→ **Set problem A**
Can you convert the clock reading listing into a JSON list of strings, one string per line with blank lines left out, starting with the listing's first line and going on through the line with "stdout: 8,40", both included?

[Mpi3-ft] Latest version of chapter
Darius Buntinas
buntinas at mcs.anl.gov
Fri Oct 21 15:44:18 CDT 2011
On Oct 21, 2011, at 3:19 PM, Supalov, Alexander wrote:
> Thanks. See below (prefix "AS>").
>
> -----Original Message-----
> From: mpi3-ft-bounces at lists.mpi-forum.org [mailto:mpi3-ft-bounces at lists.mpi-forum.org] On Behalf Of Darius Buntinas
> Sent: Friday, October 21, 2011 9:57 PM
> To: MPI 3.0 Fault Tolerance and Dynamic Process Control working Group
> Subject: Re: [Mpi3-ft] Latest version of chapter
>
>
> Let's say you have commA used by library A and commB used by library B.
> Library A has registered the proc failure handler called handlerA on commA.
>
> Now, let's say a process that's in commA but not commB failed, and the thread is executing in library B and calls, e.g., MPI_Send(..., commB).
>
> The MPI implementation performs the MPI_Send operation normally, then calls handlerA(commA, MPI_ERR_PROC_FAIL_STOP), and returns from MPI_Send normally.
>
> While in handlerA, the subject communicator (commA) is passed as a parameter, so it won't be out of scope.
>
> Is it a problem that library A's handler is called from "within" library B?
>
> AS> Sure. This handler may have been written by someone else who does not know me or my B or anything else. I may not even want it to be called from within my library B for security reasons. What if it unwinds the stack, connects to A's HQ, and dumps my confidential memory all over there?

→ **Set problem B**
In the fault-tolerance thread, why won't commA be out of scope while handlerA runs?

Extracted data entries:
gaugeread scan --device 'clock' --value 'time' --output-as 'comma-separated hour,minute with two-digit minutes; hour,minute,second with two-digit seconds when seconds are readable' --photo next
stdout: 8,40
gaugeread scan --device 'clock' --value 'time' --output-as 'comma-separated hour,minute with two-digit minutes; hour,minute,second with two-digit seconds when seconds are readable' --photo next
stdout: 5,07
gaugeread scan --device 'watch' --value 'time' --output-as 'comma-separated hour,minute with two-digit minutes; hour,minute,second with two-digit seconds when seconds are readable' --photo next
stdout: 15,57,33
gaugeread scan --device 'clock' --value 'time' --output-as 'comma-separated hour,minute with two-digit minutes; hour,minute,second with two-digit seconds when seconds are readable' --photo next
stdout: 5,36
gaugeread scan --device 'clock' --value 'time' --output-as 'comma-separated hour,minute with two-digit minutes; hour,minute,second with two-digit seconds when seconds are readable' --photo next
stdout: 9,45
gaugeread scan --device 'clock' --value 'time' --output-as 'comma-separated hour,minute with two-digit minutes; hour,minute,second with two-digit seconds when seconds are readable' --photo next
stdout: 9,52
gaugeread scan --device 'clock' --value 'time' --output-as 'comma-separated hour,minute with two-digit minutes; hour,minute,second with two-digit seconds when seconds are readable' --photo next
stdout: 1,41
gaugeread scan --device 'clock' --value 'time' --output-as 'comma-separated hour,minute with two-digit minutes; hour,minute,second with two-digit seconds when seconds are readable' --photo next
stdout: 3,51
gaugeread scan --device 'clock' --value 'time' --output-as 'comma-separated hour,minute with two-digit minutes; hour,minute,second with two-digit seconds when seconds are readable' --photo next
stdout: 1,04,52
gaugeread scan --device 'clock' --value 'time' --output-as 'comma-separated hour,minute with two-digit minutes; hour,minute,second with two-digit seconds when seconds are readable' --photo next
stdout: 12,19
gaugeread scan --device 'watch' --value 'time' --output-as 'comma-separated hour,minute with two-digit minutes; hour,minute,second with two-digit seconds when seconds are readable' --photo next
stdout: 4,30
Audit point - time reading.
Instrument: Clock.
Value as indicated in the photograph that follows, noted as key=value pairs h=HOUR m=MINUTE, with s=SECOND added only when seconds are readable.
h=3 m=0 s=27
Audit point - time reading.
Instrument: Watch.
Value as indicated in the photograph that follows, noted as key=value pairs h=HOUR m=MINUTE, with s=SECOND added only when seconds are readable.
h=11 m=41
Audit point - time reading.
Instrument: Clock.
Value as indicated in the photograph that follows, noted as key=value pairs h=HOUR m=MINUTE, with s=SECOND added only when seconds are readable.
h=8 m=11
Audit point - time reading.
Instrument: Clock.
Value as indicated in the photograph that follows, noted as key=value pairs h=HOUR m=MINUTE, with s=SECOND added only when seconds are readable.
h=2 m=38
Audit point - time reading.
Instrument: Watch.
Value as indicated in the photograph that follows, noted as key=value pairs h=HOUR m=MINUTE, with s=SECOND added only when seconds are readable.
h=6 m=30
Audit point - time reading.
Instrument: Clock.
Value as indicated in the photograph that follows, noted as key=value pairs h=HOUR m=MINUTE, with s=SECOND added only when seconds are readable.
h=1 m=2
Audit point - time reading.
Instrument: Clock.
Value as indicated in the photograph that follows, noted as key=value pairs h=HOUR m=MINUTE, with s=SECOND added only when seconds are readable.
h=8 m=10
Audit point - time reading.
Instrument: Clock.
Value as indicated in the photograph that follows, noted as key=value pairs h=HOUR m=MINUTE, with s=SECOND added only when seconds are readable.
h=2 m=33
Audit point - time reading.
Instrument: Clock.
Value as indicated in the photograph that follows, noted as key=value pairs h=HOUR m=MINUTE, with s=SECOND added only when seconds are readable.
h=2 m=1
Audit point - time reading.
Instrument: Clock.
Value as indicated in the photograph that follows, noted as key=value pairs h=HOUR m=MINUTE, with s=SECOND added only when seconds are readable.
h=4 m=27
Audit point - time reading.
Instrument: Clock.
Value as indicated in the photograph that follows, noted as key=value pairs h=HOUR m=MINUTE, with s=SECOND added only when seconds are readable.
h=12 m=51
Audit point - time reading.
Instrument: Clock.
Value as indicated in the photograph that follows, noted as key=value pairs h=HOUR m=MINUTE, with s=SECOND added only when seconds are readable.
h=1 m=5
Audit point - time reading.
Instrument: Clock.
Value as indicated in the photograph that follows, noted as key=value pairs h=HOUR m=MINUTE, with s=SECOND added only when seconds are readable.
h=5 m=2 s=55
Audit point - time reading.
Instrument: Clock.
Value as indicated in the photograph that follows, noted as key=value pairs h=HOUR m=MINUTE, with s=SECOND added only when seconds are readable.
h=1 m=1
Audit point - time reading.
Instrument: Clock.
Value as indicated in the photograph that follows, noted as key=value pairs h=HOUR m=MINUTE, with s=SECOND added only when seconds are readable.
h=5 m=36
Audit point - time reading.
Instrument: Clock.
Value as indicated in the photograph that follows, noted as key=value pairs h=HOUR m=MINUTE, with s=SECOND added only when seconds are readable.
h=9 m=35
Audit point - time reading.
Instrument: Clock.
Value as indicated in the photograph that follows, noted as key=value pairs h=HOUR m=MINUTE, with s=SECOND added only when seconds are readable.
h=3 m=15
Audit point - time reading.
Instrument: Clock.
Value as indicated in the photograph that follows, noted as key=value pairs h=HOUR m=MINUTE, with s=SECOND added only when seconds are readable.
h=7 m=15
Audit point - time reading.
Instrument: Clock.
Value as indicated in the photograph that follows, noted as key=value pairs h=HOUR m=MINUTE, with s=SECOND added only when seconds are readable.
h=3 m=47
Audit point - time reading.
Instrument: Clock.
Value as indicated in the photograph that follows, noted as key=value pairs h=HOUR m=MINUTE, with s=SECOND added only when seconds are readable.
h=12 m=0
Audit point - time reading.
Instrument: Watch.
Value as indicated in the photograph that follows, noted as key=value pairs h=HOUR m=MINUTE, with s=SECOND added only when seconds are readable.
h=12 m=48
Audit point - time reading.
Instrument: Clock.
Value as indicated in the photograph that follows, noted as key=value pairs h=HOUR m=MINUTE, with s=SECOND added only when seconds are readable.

→ **Exercise solution A**
[
  "gaugeread scan --device 'clock' --value 'time' --output-as 'comma-separated hour,minute with two-digit minutes; hour,minute,second with two-digit seconds when seconds are readable' --photo next",
  "stdout: 8,40"
]

→ **Exercise solution B**
The subject communicator, commA, is passed to handlerA as a parameter. It therefore stays in scope even though the handler is called while the thread is executing in library B.